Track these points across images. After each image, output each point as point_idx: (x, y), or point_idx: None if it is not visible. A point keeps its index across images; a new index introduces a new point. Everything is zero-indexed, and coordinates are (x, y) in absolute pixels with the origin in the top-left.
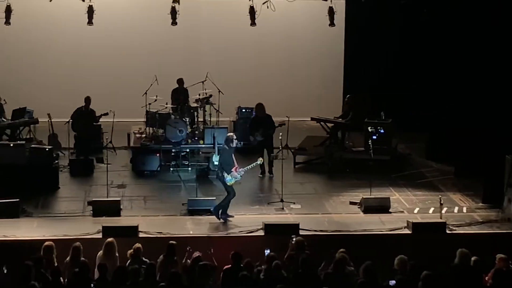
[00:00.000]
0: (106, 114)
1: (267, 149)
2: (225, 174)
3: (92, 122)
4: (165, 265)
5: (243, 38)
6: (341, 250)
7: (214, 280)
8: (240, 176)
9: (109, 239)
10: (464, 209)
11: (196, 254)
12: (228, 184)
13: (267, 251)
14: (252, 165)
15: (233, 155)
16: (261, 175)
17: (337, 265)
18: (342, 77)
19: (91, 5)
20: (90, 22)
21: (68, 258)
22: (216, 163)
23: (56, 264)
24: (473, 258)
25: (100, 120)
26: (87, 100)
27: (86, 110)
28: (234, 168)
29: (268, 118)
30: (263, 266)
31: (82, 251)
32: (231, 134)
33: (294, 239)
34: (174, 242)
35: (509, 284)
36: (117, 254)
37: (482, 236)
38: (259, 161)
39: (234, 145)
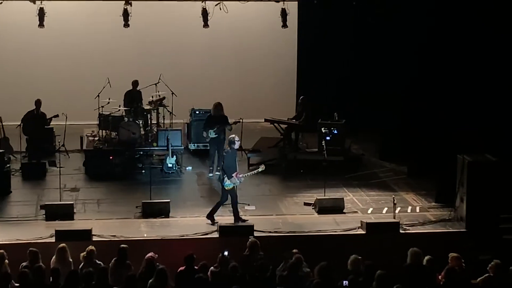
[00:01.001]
0: (57, 116)
1: (218, 147)
2: (225, 178)
3: (43, 125)
4: (117, 269)
5: (196, 40)
6: (295, 250)
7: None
8: (240, 181)
9: (61, 245)
10: (417, 209)
11: (150, 254)
12: (225, 188)
13: (226, 253)
14: (253, 172)
15: (236, 159)
16: (211, 174)
17: (292, 267)
18: (296, 78)
19: (42, 7)
20: (41, 25)
21: (26, 263)
22: (170, 165)
23: (8, 270)
24: (426, 257)
25: (53, 123)
26: (38, 103)
27: (37, 113)
28: (235, 173)
29: (223, 118)
30: (218, 268)
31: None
32: (233, 135)
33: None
34: (125, 245)
35: (461, 282)
36: (70, 260)
37: (435, 235)
38: (261, 168)
39: (237, 146)
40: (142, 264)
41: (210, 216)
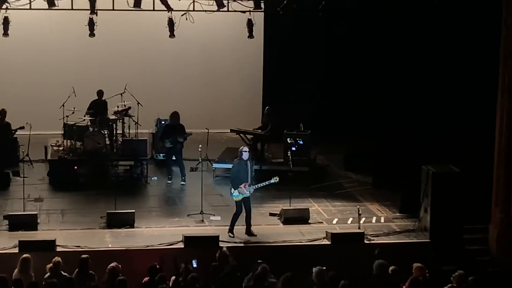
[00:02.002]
0: (22, 127)
1: (176, 156)
2: (232, 189)
3: (8, 135)
4: (81, 280)
5: (162, 50)
6: (259, 261)
7: None
8: (249, 192)
9: (25, 255)
10: (382, 219)
11: (113, 264)
12: (234, 199)
13: (194, 262)
14: (265, 183)
15: (248, 169)
16: (169, 181)
17: (258, 277)
18: (261, 88)
19: (7, 16)
20: (5, 34)
21: None
22: (135, 175)
23: None
24: (391, 268)
25: (17, 133)
26: (2, 112)
27: (2, 123)
28: (244, 184)
29: (180, 127)
30: (180, 279)
31: None
32: (242, 147)
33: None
34: (86, 256)
35: None
36: (31, 273)
37: (400, 245)
38: (274, 179)
39: (246, 158)
40: (105, 274)
41: (231, 231)
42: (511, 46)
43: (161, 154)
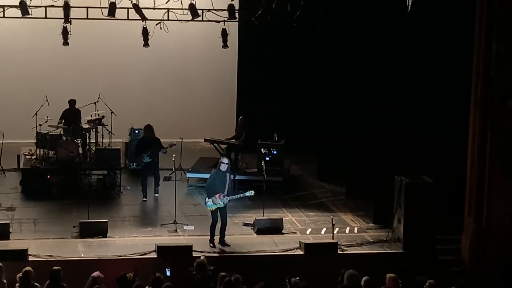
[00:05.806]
0: None
1: (154, 171)
2: (206, 198)
3: None
4: None
5: (136, 59)
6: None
7: None
8: (224, 203)
9: None
10: (356, 230)
11: (96, 274)
12: (208, 209)
13: (168, 271)
14: (240, 195)
15: (226, 180)
16: (145, 199)
17: (229, 286)
18: (236, 98)
19: None
20: None
21: None
22: (108, 185)
23: None
24: (364, 278)
25: None
26: None
27: None
28: (219, 194)
29: (156, 140)
30: None
31: None
32: (222, 158)
33: None
34: (57, 267)
35: None
36: (4, 281)
37: (373, 256)
38: (249, 193)
39: (224, 169)
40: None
41: (211, 241)
42: (484, 57)
43: (134, 164)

----

◆ Problem description: Return the records above in their entirety, word for word, with the pictures removed.

◆ Solution below:
Track these points across images. After each image, output each point as point_idx: (x, y), or point_idx: None if it is not visible. A point keeps its index across images; a new index introduces a new point. Everything is zero-indexed, and coordinates are (x, y) in absolute pixels with the origin in the top-left.
[00:00.000]
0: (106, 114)
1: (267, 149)
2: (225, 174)
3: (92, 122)
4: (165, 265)
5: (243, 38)
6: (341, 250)
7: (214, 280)
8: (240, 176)
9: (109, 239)
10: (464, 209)
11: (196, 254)
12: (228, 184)
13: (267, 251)
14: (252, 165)
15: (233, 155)
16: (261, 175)
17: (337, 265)
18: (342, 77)
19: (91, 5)
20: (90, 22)
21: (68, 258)
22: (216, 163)
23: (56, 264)
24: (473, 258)
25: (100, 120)
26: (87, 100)
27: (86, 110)
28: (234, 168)
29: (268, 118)
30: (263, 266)
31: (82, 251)
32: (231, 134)
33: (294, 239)
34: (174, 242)
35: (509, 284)
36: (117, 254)
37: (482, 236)
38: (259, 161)
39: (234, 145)
[00:01.001]
0: (57, 116)
1: (218, 147)
2: (225, 178)
3: (43, 125)
4: (117, 269)
5: (196, 40)
6: (295, 250)
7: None
8: (240, 181)
9: (61, 245)
10: (417, 209)
11: (150, 254)
12: (225, 188)
13: (226, 253)
14: (253, 172)
15: (236, 159)
16: (211, 174)
17: (292, 267)
18: (296, 78)
19: (42, 7)
20: (41, 25)
21: (26, 263)
22: (170, 165)
23: (8, 270)
24: (426, 257)
25: (53, 123)
26: (38, 103)
27: (37, 113)
28: (235, 173)
29: (223, 118)
30: (218, 268)
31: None
32: (233, 135)
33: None
34: (125, 245)
35: (461, 282)
36: (70, 260)
37: (435, 235)
38: (261, 168)
39: (237, 146)
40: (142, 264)
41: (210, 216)
[00:02.002]
0: (22, 127)
1: (176, 156)
2: (232, 189)
3: (8, 135)
4: (81, 280)
5: (162, 50)
6: (259, 261)
7: None
8: (249, 192)
9: (25, 255)
10: (382, 219)
11: (113, 264)
12: (234, 199)
13: (194, 262)
14: (265, 183)
15: (248, 169)
16: (169, 181)
17: (258, 277)
18: (261, 88)
19: (7, 16)
20: (5, 34)
21: None
22: (135, 175)
23: None
24: (391, 268)
25: (17, 133)
26: (2, 112)
27: (2, 123)
28: (244, 184)
29: (180, 127)
30: (180, 279)
31: None
32: (242, 147)
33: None
34: (86, 256)
35: None
36: (31, 273)
37: (400, 245)
38: (274, 179)
39: (246, 158)
40: (105, 274)
41: (231, 231)
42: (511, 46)
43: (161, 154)
[00:05.806]
0: None
1: (154, 171)
2: (206, 198)
3: None
4: None
5: (136, 59)
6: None
7: None
8: (224, 203)
9: None
10: (356, 230)
11: (96, 274)
12: (208, 209)
13: (168, 271)
14: (240, 195)
15: (226, 180)
16: (145, 199)
17: (229, 286)
18: (236, 98)
19: None
20: None
21: None
22: (108, 185)
23: None
24: (364, 278)
25: None
26: None
27: None
28: (219, 194)
29: (156, 140)
30: None
31: None
32: (222, 158)
33: None
34: (57, 267)
35: None
36: (4, 281)
37: (373, 256)
38: (249, 193)
39: (224, 169)
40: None
41: (211, 241)
42: (484, 57)
43: (134, 164)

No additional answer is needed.